The company said its first-quarter profit was $813 million, or 67 cents per share, including one-time gains from venture fund investments and the sale of a truck-leasing unit. Even without those nonrecurring items, UPS said, its net operating income rose 35.1 percent to $674 million, or 56 cents per share, up from $499 million, or 44 cents per share, a year earlier.
A consensus of analysts at First Call/Thomson Financial had predicted that UPS would earn just 52 cents per share in the period.
UPS said its nonpackage segment, which includes the UPS Logistics Group and other subsidiaries pursuing new strategic initiatives such as e-commerce, reported the largest percentage gains, with revenue climbing 65.6 percent to $356 million.
On the logistics front, the company said, it scored big in the e-commerce market by winning a contract from Ford Motor Co. to manage the automaker's new vehicle delivery network (see story).
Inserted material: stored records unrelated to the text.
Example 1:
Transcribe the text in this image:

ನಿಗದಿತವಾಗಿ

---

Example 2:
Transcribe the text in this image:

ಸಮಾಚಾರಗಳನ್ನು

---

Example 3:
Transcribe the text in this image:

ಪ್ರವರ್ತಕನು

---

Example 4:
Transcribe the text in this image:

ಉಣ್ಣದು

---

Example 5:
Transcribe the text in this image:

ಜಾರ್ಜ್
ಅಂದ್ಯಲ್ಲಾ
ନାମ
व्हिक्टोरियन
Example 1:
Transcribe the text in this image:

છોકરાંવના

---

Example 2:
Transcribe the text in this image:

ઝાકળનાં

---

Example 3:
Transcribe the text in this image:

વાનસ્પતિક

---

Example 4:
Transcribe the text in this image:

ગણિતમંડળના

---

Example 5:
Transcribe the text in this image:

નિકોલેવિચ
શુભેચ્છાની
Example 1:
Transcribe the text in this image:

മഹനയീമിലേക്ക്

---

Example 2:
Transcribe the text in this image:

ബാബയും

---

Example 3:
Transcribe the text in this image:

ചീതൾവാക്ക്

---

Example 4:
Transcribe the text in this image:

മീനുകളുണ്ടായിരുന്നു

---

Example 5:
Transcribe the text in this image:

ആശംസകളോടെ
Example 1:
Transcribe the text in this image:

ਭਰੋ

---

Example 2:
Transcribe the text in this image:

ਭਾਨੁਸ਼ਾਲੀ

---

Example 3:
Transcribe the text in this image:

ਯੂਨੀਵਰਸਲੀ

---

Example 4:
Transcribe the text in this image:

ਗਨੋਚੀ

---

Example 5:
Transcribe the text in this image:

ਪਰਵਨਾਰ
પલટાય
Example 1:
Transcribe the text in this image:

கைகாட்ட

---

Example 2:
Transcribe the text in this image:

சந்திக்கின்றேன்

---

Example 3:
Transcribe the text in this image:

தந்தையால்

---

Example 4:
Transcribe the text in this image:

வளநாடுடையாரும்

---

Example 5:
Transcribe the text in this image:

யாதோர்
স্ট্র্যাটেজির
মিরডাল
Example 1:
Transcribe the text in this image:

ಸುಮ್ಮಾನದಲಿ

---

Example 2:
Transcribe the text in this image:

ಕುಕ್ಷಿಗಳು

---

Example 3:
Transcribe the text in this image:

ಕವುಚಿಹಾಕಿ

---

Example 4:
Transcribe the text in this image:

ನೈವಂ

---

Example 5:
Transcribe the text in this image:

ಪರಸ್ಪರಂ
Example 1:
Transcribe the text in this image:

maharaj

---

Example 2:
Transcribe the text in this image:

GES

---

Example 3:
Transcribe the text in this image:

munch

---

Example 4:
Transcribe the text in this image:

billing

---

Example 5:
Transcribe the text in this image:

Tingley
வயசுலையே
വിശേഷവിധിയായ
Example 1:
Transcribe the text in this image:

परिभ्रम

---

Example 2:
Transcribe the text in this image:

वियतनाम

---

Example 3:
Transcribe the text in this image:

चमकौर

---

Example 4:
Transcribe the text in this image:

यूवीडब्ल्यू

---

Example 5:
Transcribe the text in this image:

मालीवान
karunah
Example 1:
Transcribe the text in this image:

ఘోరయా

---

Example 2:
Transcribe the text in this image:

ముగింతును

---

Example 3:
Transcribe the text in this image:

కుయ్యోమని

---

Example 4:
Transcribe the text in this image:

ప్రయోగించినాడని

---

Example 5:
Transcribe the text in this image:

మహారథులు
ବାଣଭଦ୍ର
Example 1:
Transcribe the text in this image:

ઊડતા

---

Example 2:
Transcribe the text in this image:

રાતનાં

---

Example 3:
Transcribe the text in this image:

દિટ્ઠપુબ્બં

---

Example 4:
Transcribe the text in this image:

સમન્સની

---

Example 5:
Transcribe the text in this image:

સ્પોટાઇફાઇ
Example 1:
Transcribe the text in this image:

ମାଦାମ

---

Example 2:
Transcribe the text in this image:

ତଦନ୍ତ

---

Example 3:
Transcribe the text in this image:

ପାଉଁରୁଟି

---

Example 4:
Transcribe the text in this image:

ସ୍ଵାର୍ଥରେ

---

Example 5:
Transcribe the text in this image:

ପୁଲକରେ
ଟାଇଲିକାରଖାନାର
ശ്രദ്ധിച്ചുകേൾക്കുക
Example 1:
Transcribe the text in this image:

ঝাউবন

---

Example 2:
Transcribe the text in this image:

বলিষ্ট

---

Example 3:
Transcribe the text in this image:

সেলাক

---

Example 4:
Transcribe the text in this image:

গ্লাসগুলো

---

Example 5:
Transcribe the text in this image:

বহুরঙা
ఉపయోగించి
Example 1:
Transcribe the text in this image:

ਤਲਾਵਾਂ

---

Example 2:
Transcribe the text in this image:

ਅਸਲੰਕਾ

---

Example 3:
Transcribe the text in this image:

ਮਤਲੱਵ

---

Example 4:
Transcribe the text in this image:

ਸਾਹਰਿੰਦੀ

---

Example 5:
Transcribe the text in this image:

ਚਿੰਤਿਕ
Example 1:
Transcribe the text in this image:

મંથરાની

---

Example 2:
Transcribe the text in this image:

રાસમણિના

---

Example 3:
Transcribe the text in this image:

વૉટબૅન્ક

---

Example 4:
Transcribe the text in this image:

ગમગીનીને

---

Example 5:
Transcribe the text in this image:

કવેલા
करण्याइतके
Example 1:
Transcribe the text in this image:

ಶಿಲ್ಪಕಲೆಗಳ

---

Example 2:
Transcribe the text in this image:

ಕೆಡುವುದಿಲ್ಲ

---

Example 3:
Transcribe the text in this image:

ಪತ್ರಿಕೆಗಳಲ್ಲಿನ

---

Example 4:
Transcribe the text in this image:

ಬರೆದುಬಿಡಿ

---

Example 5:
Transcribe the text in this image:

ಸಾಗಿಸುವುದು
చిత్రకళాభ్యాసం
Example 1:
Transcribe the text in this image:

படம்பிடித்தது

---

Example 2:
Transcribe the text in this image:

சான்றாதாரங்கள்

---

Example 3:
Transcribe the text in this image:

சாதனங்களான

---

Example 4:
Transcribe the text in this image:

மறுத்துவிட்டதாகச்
In addition, last Thursday UPS announced that its logistics unit had reached an agreement to manage Compaq Computer Corp.'s service-parts network in North America.
And the UPS Logistics Group Europe sealed an important e-commerce venture with Alcatel Business Systems and Walkyries to offer mobile telephones to online customers.
But David Campbell, an analyst at Branch, Cabell Co. in Richmond, Virginia, said it's a little hard to see the effect of e-commerce on the company's revenue growth.
"The nonpackage revenue grew modestly, but that doesn't make a lot of money," Campbell said. "The growth (in this area) is really not any better than it was last year, but it is growth. It didn't grow at all from 1996 to 1998."